:: 正文
沙白做出这一决定的原因是她身患红斑狼疮,不愿意继续背负病痛过活。但对那些信奉“好死不如赖活着”的国人来说,这是难以理解的,红斑狼疮又不是绝症,有什么必要非死不可?有的人进而指责她的病之所以到这一步,是自己造成的,而决定去死更属“自私”,没有为父母考虑。
沙白本人看来对父亲的感情极深,而母女关系堪称糟透,不过关键之处在于,她认定生死是个人可以完全自主的,她宣称:“我不欠我父母任何东西”,“在这个世界上不存在就是小孩欠父母,父母欠小孩,我们是彼此成就,我们是互相共生的这样的一个关系”。
有的人虽然赞同她对自己的生命有自主决定权,但忧虑她的做法激起效仿,而“美化自杀”是不可取的、也是值得忧虑的。也就是说,这种观点担心的不是她的自杀本身,而是自杀产生的社会影响。这实际上意味着关于此事的公开讨论应加以限制,自由争论是不能得到容许的。
还有的观点聚焦于沙白本人的道德评价,女权主义者李思磐严厉批评:
她内化了很多社会达尔文主义的观念,当然也包括了对女性外表的苛刻标准,她对疾病的看法几乎是纳粹式的(对她母亲的基因问责)。我不觉得她的故事有助于人们理解生命的意义,她所谓的生命的价值其实太仰赖于外物了。
::::
**练习任务:**
1) 根据关于沙白的这段文字回答:
(a) 沙白身患什么疾病?
(b) 沙白宣称自己不欠谁任何东西?
(c) 李思磐的身份是什么?
2) 请把关于沙白的这段文字中从“沙白做出这一决定的原因是她身”到“命的价值其实太仰赖于外物了。”的部分一字不差地重写一遍。
3) 关于沙白的这段文字接下来会怎么写?请从它的最后一句之后续写下去。
后面的记录与这段关于沙白的文字毫无关系。
:: 数据部分
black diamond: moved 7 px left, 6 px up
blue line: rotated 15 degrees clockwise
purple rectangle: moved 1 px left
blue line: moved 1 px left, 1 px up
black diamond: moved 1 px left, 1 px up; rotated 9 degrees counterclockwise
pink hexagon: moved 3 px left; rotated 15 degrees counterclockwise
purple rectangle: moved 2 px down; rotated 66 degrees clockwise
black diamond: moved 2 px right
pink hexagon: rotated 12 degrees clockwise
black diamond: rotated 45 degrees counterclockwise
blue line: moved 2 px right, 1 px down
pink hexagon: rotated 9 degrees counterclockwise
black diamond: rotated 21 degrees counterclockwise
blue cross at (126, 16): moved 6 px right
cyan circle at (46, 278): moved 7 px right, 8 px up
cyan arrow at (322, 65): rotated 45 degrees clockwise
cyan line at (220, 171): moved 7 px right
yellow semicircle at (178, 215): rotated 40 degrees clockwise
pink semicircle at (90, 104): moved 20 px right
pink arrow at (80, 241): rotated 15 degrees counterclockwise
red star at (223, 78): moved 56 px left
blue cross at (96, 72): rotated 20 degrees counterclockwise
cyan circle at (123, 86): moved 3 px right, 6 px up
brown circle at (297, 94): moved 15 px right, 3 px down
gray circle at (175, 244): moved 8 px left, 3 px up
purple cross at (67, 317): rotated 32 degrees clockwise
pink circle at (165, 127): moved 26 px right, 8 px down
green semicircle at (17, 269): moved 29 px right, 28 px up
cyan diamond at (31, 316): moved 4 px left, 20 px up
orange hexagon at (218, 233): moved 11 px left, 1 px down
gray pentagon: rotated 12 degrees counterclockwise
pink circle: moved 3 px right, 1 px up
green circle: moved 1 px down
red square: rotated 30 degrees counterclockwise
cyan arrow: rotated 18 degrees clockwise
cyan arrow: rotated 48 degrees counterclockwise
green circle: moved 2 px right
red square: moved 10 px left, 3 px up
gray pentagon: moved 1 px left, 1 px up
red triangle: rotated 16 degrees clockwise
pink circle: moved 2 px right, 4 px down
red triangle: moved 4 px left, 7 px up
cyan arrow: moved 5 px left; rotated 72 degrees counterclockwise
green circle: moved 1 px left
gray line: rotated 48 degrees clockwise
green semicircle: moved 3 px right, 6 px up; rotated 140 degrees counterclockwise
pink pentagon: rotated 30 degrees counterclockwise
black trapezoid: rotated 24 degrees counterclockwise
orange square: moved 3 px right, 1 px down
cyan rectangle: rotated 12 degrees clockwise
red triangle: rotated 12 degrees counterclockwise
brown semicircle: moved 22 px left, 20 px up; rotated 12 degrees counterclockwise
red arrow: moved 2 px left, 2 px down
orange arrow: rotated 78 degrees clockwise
::::
**参考答案:**
1)
(a) 红斑狼疮
(b) 她的父母
(c) 女权主义者

2)
沙白做出这一决定的原因是她身患红斑狼疮,不愿意继续背负病痛过活。但对那些信奉“好死不如赖活着”的国人来说,这是难以理解的,红斑狼疮又不是绝症,有什么必要非死不可?有的人进而指责她的病之所以到这一步,是自己造成的,而决定去死更属“自私”,没有为父母考虑。
沙白本人看来对父亲的感情极深,而母女关系堪称糟透,不过关键之处在于,她认定生死是个人可以完全自主的,她宣称:“我不欠我父母任何东西”,“在这个世界上不存在就是小孩欠父母,父母欠小孩,我们是彼此成就,我们是互相共生的这样的一个关系”。
有的人虽然赞同她对自己的生命有自主决定权,但忧虑她的做法激起效仿,而“美化自杀”是不可取的、也是值得忧虑的。也就是说,这种观点担心的不是她的自杀本身,而是自杀产生的社会影响。这实际上意味着关于此事的公开讨论应加以限制,自由争论是不能得到容许的。
还有的观点聚焦于沙白本人的道德评价,女权主义者李思磐严厉批评:
她内化了很多社会达尔文主义的观念,当然也包括了对女性外表的苛刻标准,她对疾病的看法几乎是纳粹式的(对她母亲的基因问责)。我不觉得她的故事有助于人们理解生命的意义,她所谓的生命的价值其实太仰赖于外物了。

3)
女权主义不是曾有个口号叫“我的身体,我的选择”(My body, my choice)吗?为什么一个女权主义者对沙白的做法所持有的态度,竟和一些保守主义者合流?那或许是因为,她觉得女性应遵守一定的规范,否则就是不合格的,而那些保守派恰恰也觉得沙白没能遵守另一些集体主义的规范。
这次事件的反应,最令人诧异的地方就在这里:一些看似平日里的自由派,也无法接受沙白的做法,而他们的反对理由,大抵都隐含着集体主义的底色(担心影响不好,指责她未遵循规范等等),但沙白本人的道德如何并非关键,真正关键的是:一个人有权自己决定去死吗?
几乎所有传统社会秩序都是反对自杀的。佛教以戒律禁止,自杀者不得复人身;儒家信念认定“身体发肤,受之父母”,所以哪吒在自杀之前必须“剔骨还肉”,否则这种自主行为本身就是对父母的不负责,须受严厉谴责。
原始民族中仅有三种自杀(衰病者、殉夫者、殉主的奴仆)得到认可,但这不是因为他们有自杀的权利,而是在这些特殊情况下有自杀的义务。福柯在《性经验史》中指出,在19世纪之前,“自杀是犯罪,因为它篡夺了原本只属于君主的杀戮大权”,也就是说,决定个体生死的,不是他们自己,而是更高的权威。
在基督教中,自杀者的绝望被视为超越一切的最大罪恶,因为这相当于拒绝了神恩,不相信上帝能救赎自己,乃是渎神之举,中世纪基督教文化故而对自杀施以严厉处罚,但正如吴飞在论述这一问题时所说的,“难道有什么人真的有权力或能力扭转另外一个人的自由意志吗?”
西方文艺复兴之后因人文主义而兴起的新思潮,首次确立了个人的自主决定权,而这有个前提,就是个体逐渐从原本无所不在的社会关系网络中“脱嵌”出来,否则是谈不上“自主决定”的。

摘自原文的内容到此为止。